Кровать уже расстелена, но Гэвин не может погасить свет. Он вскакивает почти нервно, подходит к окну, смотрит на задний двор. Среди кустов и травы ему чудится какой-то силуэт.
— Дерьмо…
Медленно, словно отступая, приходится вернуться к кровати, рухнуть на нее, не раздеваясь. В какое-то мгновение Гэвину в голову закрадывается мысль — запереть дверь. Но глаза смыкаются сами собой, словно кто-то или что-то нарочно усыпляет его. Шорохи на первом этаже утихают, напоминая глухой и неясный шум, отдаленно похожий на чьи-то шаги по лестнице, по коридору, прямо сюда.
Того мальчика звали Ричардом. Имя яркой искрой проскальзывает сквозь прочие раздумия, заканчивающиеся тупиком, а рука словно погружается во что-то холодное. Гэвин инстинктивно стискивает пальцы, приоткрывает, вздрагивая и шумно задышав, точно вынырнул из большой глубины.
Его ладонь гладят ледяные пальцы сидящего на постели человека.
— Кто ты? — собственный шёпот — самое абсурдное, что может быть в этой ситуации. Гэвин бы должен рвануться, потребовать объяснений, но незнакомец пригвождает его к постели одним взглядом. Его глаза до ужаса знакомы. Он улыбается и продолжает гладить его. Свет в комнате уже не горит.
— Я тебя долго ждал, — отвечает он, сжимая руку Рида всё сильнее и сильнее. Это прикосновение отдает невыносимым холодом.
— Кто?..
— Мы с тобой играли. На заднем дворе. Я хотел напомнить, но ты не понял меня и сбежал сюда.
Магнитики, слова, написанные на столе…
— Я не сбегал.
Гэвин медленно качает головой, отрицая раз за разом свою трусость.
— Я не узнаю тебя, — лжет он.
— Помнишь, как ты писал мне на песке? Ты потом меня забыл и уехал. Я всё приходил посмотреть, есть ли новое послание от тебя, и ничего не находил. Ты вернулся…
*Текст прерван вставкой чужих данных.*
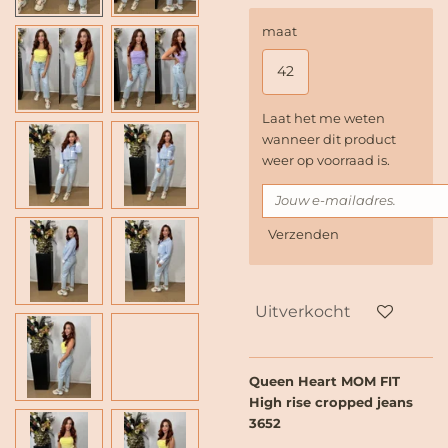
maat
42
Laat het me weten
wanneer dit product
weer op voorraad is.
Verzenden
Uitverkocht
Queen Heart MOM FIT
High rise cropped jeans
3652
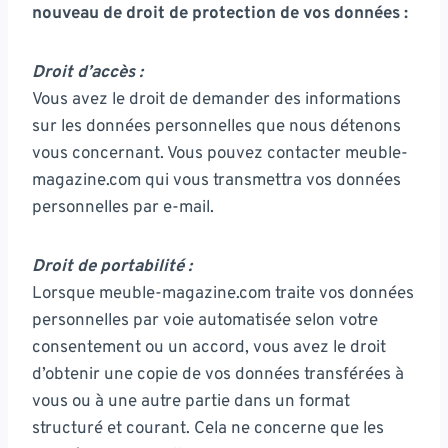
nouveau de droit de protection de vos données :
Droit d’accès :
Vous avez le droit de demander des informations
sur les données personnelles que nous détenons
vous concernant. Vous pouvez contacter meuble-
magazine.com qui vous transmettra vos données
personnelles par e-mail.
Droit de portabilité :
Lorsque meuble-magazine.com traite vos données
personnelles par voie automatisée selon votre
consentement ou un accord, vous avez le droit
d’obtenir une copie de vos données transférées à
vous ou à une autre partie dans un format
structuré et courant. Cela ne concerne que les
Ричард захватывает его в кольцо совсем не дружеских объятий, толкая на скрипучую постель, и Гэвина пробирает крупная дрожь — до мурашек, стремительно пробегающих по спине. Холодок подбирается к губам, сковывает шею, а потом и язык, весь рот, и чудится, что свист ночного ветра в стенах только усиливается, перекатывается где-то там, нашёптывает что-то отчаянно, что Гэвин никогда не в силах будет понять.
— Теперь мы здесь будем одни, — Ричард смеётся, и глаза у него блестят как-то лихорадочно, по-сумасшедшему ярко. — Ты рад, Гэвин? Конечно, рад. Как может быть не рад человек, который всегда о тебе помнил?
— Я скоро уеду.
На удивление всё кажется нормальным — и призрачный холод Ричарда, и сладкая гнильца, вернувшийся запах её и вкус, как только губы запечатывает очередной поцелуй.
— Нет, — он качает головой. — Ты не понимаешь? Ты умер сегодня, Гэвин. Умер во сне. Ты теперь со мной…
— А ты… — Рид умолкает на секунду. — Когда ты умер?
Ричард улыбается, слушая его вопрос. Его как будто это веселит.
— Уже тогда, когда мы с тобой первый раз играли. Наконец-то ты не уйдешь, Гэвин. Наконец-то ты рядом…
На губах Ричарда появляется блаженная усмешка, и он укладывает свою голову ему на плечо, устраиваясь на кровати. Его запах окутывает Гэвина, лишая всякого сопротивления и воли. Он лежит, закрыв глаза. Ветер в стенах до сих пор умоляет его бежать, но он уже не сможет.